_What the task requires_
What you return must be every line from the beginning of the data through the line holding "prostate cancer stained", unchanged.

Stored data
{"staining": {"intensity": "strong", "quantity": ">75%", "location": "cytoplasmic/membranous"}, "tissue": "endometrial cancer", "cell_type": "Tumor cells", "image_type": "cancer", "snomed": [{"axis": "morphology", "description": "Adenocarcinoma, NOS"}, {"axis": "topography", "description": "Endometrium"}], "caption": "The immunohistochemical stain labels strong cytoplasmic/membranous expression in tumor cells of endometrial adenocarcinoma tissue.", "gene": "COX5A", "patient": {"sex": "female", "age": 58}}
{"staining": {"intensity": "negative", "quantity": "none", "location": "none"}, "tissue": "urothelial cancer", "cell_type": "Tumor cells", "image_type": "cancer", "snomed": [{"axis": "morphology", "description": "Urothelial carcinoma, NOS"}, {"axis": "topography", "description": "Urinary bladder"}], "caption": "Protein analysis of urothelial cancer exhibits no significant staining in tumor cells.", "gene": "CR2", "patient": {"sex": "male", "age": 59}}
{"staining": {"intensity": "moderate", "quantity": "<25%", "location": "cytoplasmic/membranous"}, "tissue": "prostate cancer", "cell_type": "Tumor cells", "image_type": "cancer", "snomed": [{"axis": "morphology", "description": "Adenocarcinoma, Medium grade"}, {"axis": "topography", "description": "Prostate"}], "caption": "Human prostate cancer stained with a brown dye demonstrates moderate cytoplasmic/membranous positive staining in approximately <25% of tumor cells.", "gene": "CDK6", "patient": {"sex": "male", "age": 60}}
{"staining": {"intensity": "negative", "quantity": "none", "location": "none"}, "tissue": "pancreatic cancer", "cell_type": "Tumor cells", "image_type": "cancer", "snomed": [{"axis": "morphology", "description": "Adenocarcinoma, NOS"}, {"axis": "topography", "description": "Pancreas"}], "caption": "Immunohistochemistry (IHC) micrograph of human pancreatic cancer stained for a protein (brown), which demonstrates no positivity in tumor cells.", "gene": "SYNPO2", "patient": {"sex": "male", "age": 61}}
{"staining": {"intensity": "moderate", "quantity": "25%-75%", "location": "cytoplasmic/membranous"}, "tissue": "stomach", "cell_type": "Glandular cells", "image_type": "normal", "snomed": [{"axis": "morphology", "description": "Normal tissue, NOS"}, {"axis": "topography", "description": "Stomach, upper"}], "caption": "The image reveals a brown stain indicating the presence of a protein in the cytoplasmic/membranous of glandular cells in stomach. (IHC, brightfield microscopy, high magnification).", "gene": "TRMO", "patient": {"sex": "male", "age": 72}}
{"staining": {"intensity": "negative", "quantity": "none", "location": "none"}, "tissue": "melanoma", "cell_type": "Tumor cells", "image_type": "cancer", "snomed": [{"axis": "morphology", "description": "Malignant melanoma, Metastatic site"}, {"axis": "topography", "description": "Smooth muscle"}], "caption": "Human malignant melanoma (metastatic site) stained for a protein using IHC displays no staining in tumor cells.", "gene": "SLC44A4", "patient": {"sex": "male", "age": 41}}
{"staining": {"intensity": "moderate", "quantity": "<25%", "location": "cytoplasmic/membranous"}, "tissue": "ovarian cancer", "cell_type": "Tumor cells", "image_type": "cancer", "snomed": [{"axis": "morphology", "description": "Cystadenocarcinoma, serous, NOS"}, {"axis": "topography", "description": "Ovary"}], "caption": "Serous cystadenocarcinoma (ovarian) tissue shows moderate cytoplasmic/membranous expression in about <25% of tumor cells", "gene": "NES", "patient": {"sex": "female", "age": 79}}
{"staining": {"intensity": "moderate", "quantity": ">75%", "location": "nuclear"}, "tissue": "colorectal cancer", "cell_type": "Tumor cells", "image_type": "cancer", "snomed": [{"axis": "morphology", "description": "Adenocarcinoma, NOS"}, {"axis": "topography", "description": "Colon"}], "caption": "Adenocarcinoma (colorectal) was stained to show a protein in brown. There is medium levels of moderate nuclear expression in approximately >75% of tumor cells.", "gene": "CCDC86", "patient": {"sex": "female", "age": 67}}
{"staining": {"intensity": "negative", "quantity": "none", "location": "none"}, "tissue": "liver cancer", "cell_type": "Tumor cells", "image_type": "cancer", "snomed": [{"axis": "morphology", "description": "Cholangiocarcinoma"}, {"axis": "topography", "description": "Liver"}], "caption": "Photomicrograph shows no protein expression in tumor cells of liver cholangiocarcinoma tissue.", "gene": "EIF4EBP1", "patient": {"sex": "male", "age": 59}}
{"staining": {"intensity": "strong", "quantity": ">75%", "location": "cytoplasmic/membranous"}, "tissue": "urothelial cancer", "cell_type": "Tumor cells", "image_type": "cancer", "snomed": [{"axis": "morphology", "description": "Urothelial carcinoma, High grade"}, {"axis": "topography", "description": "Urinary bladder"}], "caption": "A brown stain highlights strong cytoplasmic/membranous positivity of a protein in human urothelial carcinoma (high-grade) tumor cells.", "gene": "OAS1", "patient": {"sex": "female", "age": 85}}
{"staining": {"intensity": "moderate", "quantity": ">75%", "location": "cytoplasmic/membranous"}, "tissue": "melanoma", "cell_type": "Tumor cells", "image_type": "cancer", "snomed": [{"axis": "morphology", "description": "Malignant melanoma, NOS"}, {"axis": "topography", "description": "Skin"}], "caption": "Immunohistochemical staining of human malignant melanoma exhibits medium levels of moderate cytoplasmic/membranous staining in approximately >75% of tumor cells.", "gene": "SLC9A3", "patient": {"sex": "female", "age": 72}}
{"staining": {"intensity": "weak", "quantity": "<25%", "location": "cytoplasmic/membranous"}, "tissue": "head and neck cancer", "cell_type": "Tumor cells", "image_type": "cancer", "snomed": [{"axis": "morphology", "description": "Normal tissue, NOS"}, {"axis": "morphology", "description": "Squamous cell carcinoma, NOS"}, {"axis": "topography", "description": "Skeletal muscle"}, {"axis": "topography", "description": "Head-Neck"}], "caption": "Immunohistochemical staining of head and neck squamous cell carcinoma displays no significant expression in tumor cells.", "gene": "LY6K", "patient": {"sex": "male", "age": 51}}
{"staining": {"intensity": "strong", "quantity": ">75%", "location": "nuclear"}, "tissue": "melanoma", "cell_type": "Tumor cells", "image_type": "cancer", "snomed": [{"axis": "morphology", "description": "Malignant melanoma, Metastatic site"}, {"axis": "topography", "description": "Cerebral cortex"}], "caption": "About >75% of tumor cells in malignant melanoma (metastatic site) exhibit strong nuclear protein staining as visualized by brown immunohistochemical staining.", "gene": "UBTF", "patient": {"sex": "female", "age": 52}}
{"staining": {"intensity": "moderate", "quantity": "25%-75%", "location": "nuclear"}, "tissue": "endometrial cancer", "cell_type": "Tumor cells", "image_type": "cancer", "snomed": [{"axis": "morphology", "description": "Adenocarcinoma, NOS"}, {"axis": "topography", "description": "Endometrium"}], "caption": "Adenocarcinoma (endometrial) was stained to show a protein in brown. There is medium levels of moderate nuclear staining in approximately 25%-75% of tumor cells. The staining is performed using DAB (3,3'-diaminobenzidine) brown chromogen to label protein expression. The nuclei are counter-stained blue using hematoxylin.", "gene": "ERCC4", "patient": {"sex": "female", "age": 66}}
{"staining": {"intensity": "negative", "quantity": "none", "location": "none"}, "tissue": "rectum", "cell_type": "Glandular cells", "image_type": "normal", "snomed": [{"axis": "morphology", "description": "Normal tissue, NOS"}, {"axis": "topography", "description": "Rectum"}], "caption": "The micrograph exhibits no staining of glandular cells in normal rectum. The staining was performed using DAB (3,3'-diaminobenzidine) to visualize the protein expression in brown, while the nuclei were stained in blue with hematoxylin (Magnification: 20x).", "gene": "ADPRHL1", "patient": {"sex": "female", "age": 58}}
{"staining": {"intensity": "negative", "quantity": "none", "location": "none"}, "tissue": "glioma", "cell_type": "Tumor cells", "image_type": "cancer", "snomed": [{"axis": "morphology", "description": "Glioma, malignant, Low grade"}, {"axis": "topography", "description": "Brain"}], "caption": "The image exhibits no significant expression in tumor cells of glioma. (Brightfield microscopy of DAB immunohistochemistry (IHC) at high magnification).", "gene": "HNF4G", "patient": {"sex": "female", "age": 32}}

_Written solution_
{"staining": {"intensity": "strong", "quantity": ">75%", "location": "cytoplasmic/membranous"}, "tissue": "endometrial cancer", "cell_type": "Tumor cells", "image_type": "cancer", "snomed": [{"axis": "morphology", "description": "Adenocarcinoma, NOS"}, {"axis": "topography", "description": "Endometrium"}], "caption": "The immunohistochemical stain labels strong cytoplasmic/membranous expression in tumor cells of endometrial adenocarcinoma tissue.", "gene": "COX5A", "patient": {"sex": "female", "age": 58}}
{"staining": {"intensity": "negative", "quantity": "none", "location": "none"}, "tissue": "urothelial cancer", "cell_type": "Tumor cells", "image_type": "cancer", "snomed": [{"axis": "morphology", "description": "Urothelial carcinoma, NOS"}, {"axis": "topography", "description": "Urinary bladder"}], "caption": "Protein analysis of urothelial cancer exhibits no significant staining in tumor cells.", "gene": "CR2", "patient": {"sex": "male", "age": 59}}
{"staining": {"intensity": "moderate", "quantity": "<25%", "location": "cytoplasmic/membranous"}, "tissue": "prostate cancer", "cell_type": "Tumor cells", "image_type": "cancer", "snomed": [{"axis": "morphology", "description": "Adenocarcinoma, Medium grade"}, {"axis": "topography", "description": "Prostate"}], "caption": "Human prostate cancer stained with a brown dye demonstrates moderate cytoplasmic/membranous positive staining in approximately <25% of tumor cells.", "gene": "CDK6", "patient": {"sex": "male", "age": 60}}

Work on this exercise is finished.